Mark my words, DNNs are not really the most efficient structure for predicting model due to the "distributed" representation that makes them good predictors, but also makes them hard to train and resource-consuming to apply. In few years DNNs will be replaced by more efficient models.

dman · on Jan 11, 2016

Any pointers to more approaches for more efficient alternatives?

nshm · on Jan 11, 2016

Sorry, nothing definite yet. Any sort of tree-based computation which makes early pruning decision is more efficient than full matrix multiplication, even if matrix is sparse. Then, high-order computation like power is again more efficient than simple linear model. Those two directions are quite probable.

gcr · on Jan 12, 2016

Reminds me of the "Expert Systems" from the 1980s. They saw similar levels of (inflation-adjusted) hype too.
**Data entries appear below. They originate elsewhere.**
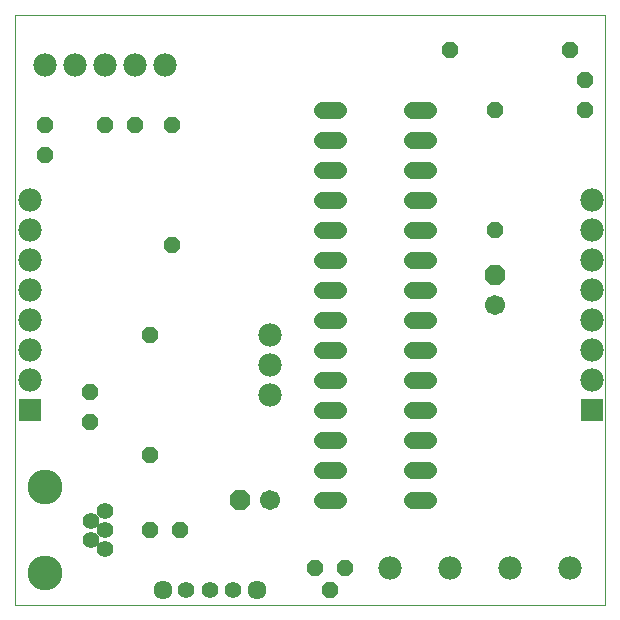
<source format=gts>
G75*
%MOIN*%
%OFA0B0*%
%FSLAX25Y25*%
%IPPOS*%
%LPD*%
%AMOC8*
5,1,8,0,0,1.08239X$1,22.5*
%
%ADD10C,0.00000*%
%ADD11C,0.06700*%
%ADD12OC8,0.06700*%
%ADD13OC8,0.05600*%
%ADD14C,0.07800*%
%ADD15R,0.07800X0.07800*%
%ADD16C,0.05550*%
%ADD17C,0.11620*%
%ADD18C,0.05600*%
%ADD19C,0.06337*%
D10*
X0006014Y0002200D02*
X0202864Y0002200D01*
X0202864Y0199050D01*
X0006014Y0199050D01*
X0006014Y0002200D01*
D11*
X0091014Y0037200D03*
X0166014Y0102200D03*
D12*
X0166014Y0112200D03*
X0081014Y0037200D03*
D13*
X0061014Y0027200D03*
X0051014Y0027200D03*
X0051014Y0052200D03*
X0031014Y0063263D03*
X0031014Y0073263D03*
X0051014Y0092200D03*
X0058514Y0122200D03*
X0058514Y0162200D03*
X0046014Y0162200D03*
X0036014Y0162200D03*
X0016014Y0162200D03*
X0016014Y0152200D03*
X0151014Y0187200D03*
X0166014Y0167200D03*
X0191014Y0187200D03*
X0196014Y0177200D03*
X0196014Y0167200D03*
X0166014Y0127200D03*
X0116014Y0014700D03*
X0111014Y0007200D03*
X0106014Y0014700D03*
D14*
X0131014Y0014700D03*
X0151014Y0014700D03*
X0171014Y0014700D03*
X0191014Y0014700D03*
X0198514Y0077200D03*
X0198514Y0087200D03*
X0198514Y0097200D03*
X0198514Y0107200D03*
X0198514Y0117200D03*
X0198514Y0127200D03*
X0198514Y0137200D03*
X0091014Y0092200D03*
X0091014Y0082200D03*
X0091014Y0072200D03*
X0011014Y0077200D03*
X0011014Y0087200D03*
X0011014Y0097200D03*
X0011014Y0107200D03*
X0011014Y0117200D03*
X0011014Y0127200D03*
X0011014Y0137200D03*
X0016014Y0182200D03*
X0026014Y0182200D03*
X0036014Y0182200D03*
X0046014Y0182200D03*
X0056014Y0182200D03*
D15*
X0011014Y0067200D03*
X0198514Y0067200D03*
D16*
X0078888Y0007200D03*
X0071014Y0007200D03*
X0063140Y0007200D03*
X0036093Y0020901D03*
X0031368Y0024050D03*
X0036093Y0027200D03*
X0031368Y0030350D03*
X0036093Y0033499D03*
D17*
X0016014Y0041570D03*
X0016014Y0012830D03*
D18*
X0108414Y0037200D02*
X0113614Y0037200D01*
X0113614Y0047200D02*
X0108414Y0047200D01*
X0108414Y0057200D02*
X0113614Y0057200D01*
X0113614Y0067200D02*
X0108414Y0067200D01*
X0108414Y0077200D02*
X0113614Y0077200D01*
X0113614Y0087200D02*
X0108414Y0087200D01*
X0108414Y0097200D02*
X0113614Y0097200D01*
X0113614Y0107200D02*
X0108414Y0107200D01*
X0108414Y0117200D02*
X0113614Y0117200D01*
X0113614Y0127200D02*
X0108414Y0127200D01*
X0108414Y0137200D02*
X0113614Y0137200D01*
X0113614Y0147200D02*
X0108414Y0147200D01*
X0108414Y0157200D02*
X0113614Y0157200D01*
X0113614Y0167200D02*
X0108414Y0167200D01*
X0138414Y0167200D02*
X0143614Y0167200D01*
X0143614Y0157200D02*
X0138414Y0157200D01*
X0138414Y0147200D02*
X0143614Y0147200D01*
X0143614Y0137200D02*
X0138414Y0137200D01*
X0138414Y0127200D02*
X0143614Y0127200D01*
X0143614Y0117200D02*
X0138414Y0117200D01*
X0138414Y0107200D02*
X0143614Y0107200D01*
X0143614Y0097200D02*
X0138414Y0097200D01*
X0138414Y0087200D02*
X0143614Y0087200D01*
X0143614Y0077200D02*
X0138414Y0077200D01*
X0138414Y0067200D02*
X0143614Y0067200D01*
X0143614Y0057200D02*
X0138414Y0057200D01*
X0138414Y0047200D02*
X0143614Y0047200D01*
X0143614Y0037200D02*
X0138414Y0037200D01*
D19*
X0086762Y0007200D03*
X0055266Y0007200D03*
M02*

</source>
Decision trees have had their heyday; wonder if they'll be back in fashion soon.

ced · on Jan 12, 2016

> high-order computation like power

What is power?

melted · on Jan 11, 2016

You do realize you came up with this text using a deep biological neural network, right?

emcq · on Jan 11, 2016

Please don't compare the complexity of the brain to artificial neural networks. The complexity of a single neuron is far more sophisticated than we use for machine learning. Many people are starting to call the machine learning "neurons" as "units" to prevent this comparison.

nshm · on Jan 11, 2016

Sure, but they aren't necessary the most efficient model possible

melted · on Jan 11, 2016

Seems pretty efficient to me, at least per watt.

zhyan7109 · on Jan 11, 2016

This will be a game changer a few years down the line! Can't wait to see the commercial SW stack complimenting this.

bbhill · on Jan 11, 2016

These guys need to work on their dataviz. Could have made some of the tables into graphs, really.